[Transcribed page contents]
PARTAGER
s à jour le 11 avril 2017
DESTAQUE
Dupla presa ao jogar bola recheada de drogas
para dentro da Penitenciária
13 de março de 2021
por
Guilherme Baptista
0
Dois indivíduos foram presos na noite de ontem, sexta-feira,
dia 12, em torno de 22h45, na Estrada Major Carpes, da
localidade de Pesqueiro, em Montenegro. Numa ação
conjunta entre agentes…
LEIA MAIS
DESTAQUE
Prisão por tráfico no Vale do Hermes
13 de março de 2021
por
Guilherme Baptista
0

**Aim of the task**
Every entry above should be retyped exactly as it appears.

**Written reply**
PARTAGER
s à jour le 11 avril 2017
DESTAQUE
Dupla presa ao jogar bola recheada de drogas
para dentro da Penitenciária
13 de março de 2021
por
Guilherme Baptista
0
Dois indivíduos foram presos na noite de ontem, sexta-feira,
dia 12, em torno de 22h45, na Estrada Major Carpes, da
localidade de Pesqueiro, em Montenegro. Numa ação
conjunta entre agentes…
LEIA MAIS
DESTAQUE
Prisão por tráfico no Vale do Hermes
13 de março de 2021
por
Guilherme Baptista
0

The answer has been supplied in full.